Author Archives: hcps-hinescd2

Charlie Hines and Sami Parrish Tay-Sachs

I just got back from the doctor’s office, and they found a spot in the macula of my son’s eye. They said he might have Tay Sachs disease! I did some research and found out some of the symptoms: deafness, blindness, seizures, loss of motor skills, irritability, trouble swallowing, and decreased muscle tone. He also said that my son will die at a very young age. Oh, my poor baby!
I talked to his doctor about treatment and he told me that there was no treatment. He did tell me that my son could control the symptoms by taking medication and have techniques to keep the airway open. He also said that the treatments for my son’s disease also focuses on lifestyle and care issues including feeding and proper nutrition. His doctor also told my husband and I the long term effects of Tay-Sachs disease. He told us about a support group that may be helpful, called the Cure Tay-Sachs Foundation.
After I had some time to calm down, I asked him some more questions about Tay-Sachs.
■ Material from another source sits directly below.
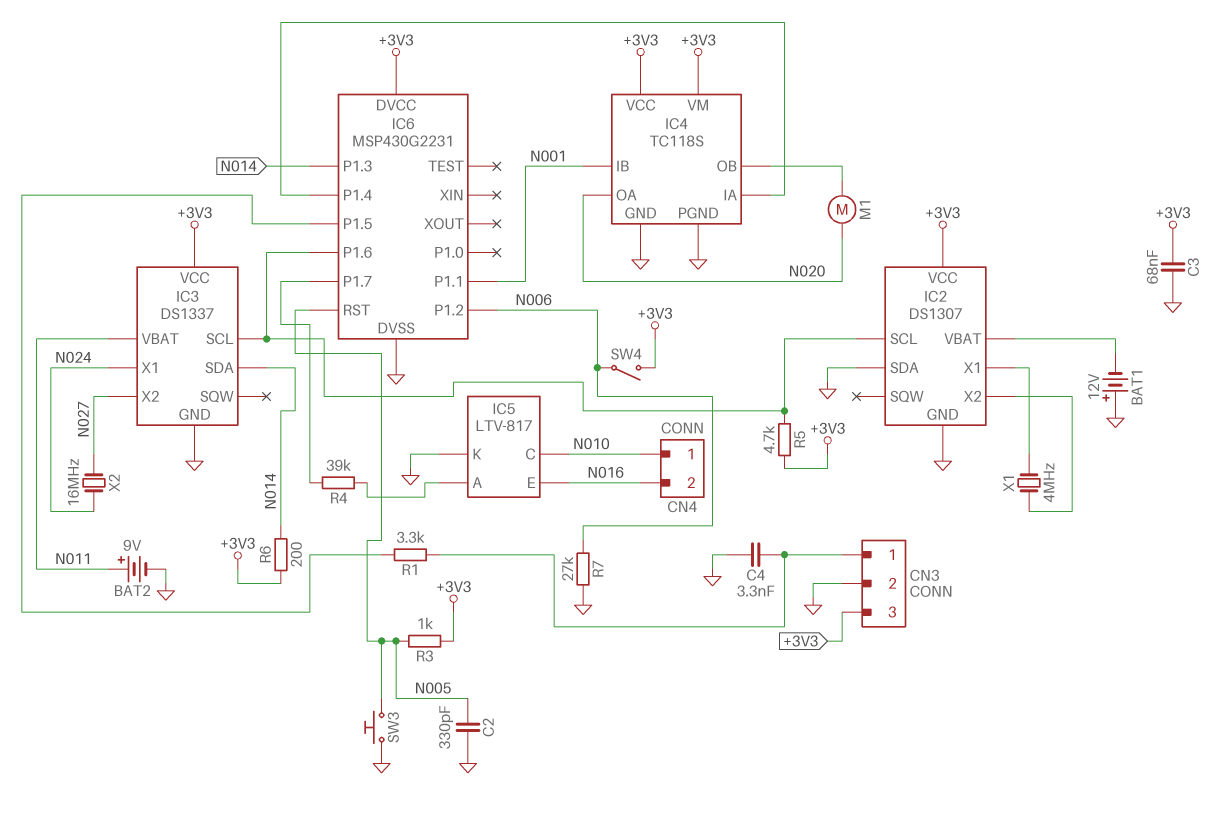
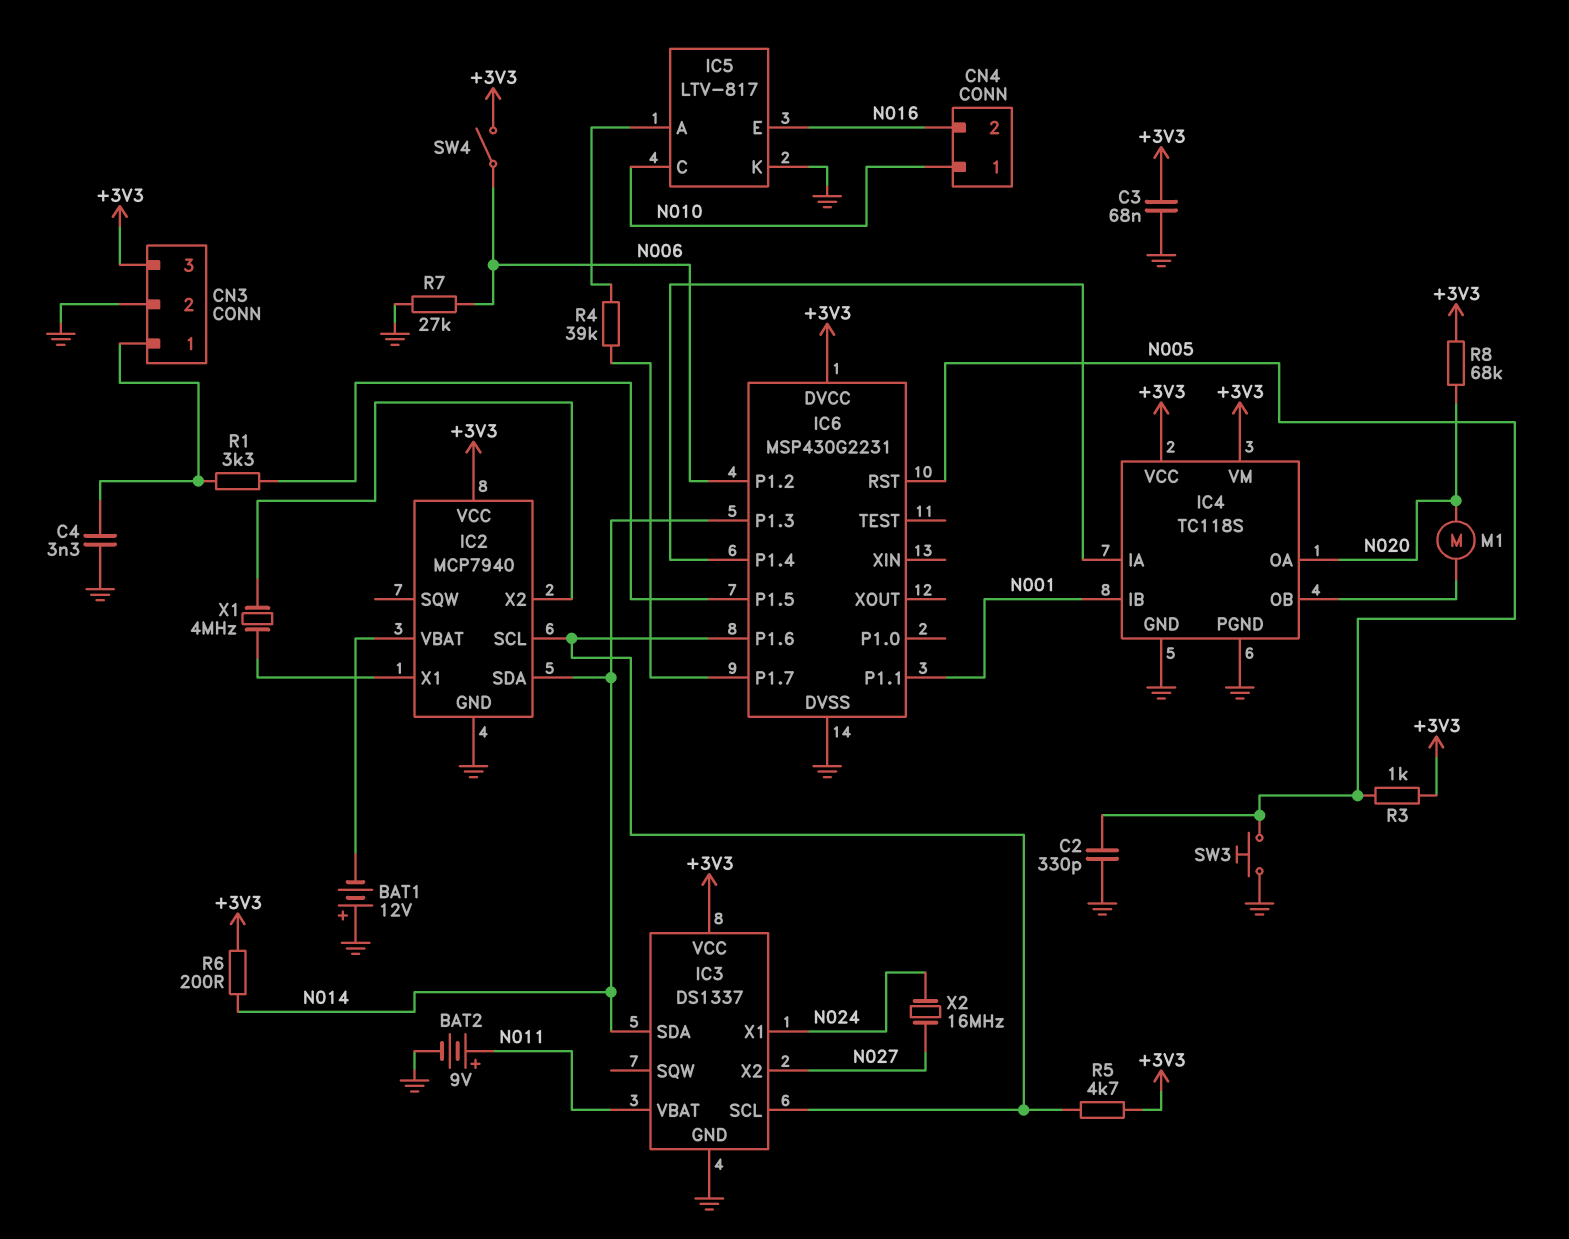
IC2: DS1307 -> MCP7940
IC2 pin SDA: GND -> N014
R8: none -> 68k (+3V3, N020)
Apparently, it is caused by a genetic mutation in his HEXA gene on the 15th chromosome. Normally, the HEXA gene would break down fatty acids in nerve cells. However, with the mutated HEXA gene, the fatty acids will accumulate to toxic levels in the brain and spinal cord. The doctor said that it is passed on when both parents giva a faulty HEXA gene to the child. If only one parent gives the child a bad HEXA gene, then the child will be healthy. I guess that my husband and I both only had one abnormal HEXA gene, so we were not affected by Tay-Sachs. He also said that this is very common in the Ashkenazi Jewish population; 1 in every 27 people from the Ashkenazi Jewish population has the disease.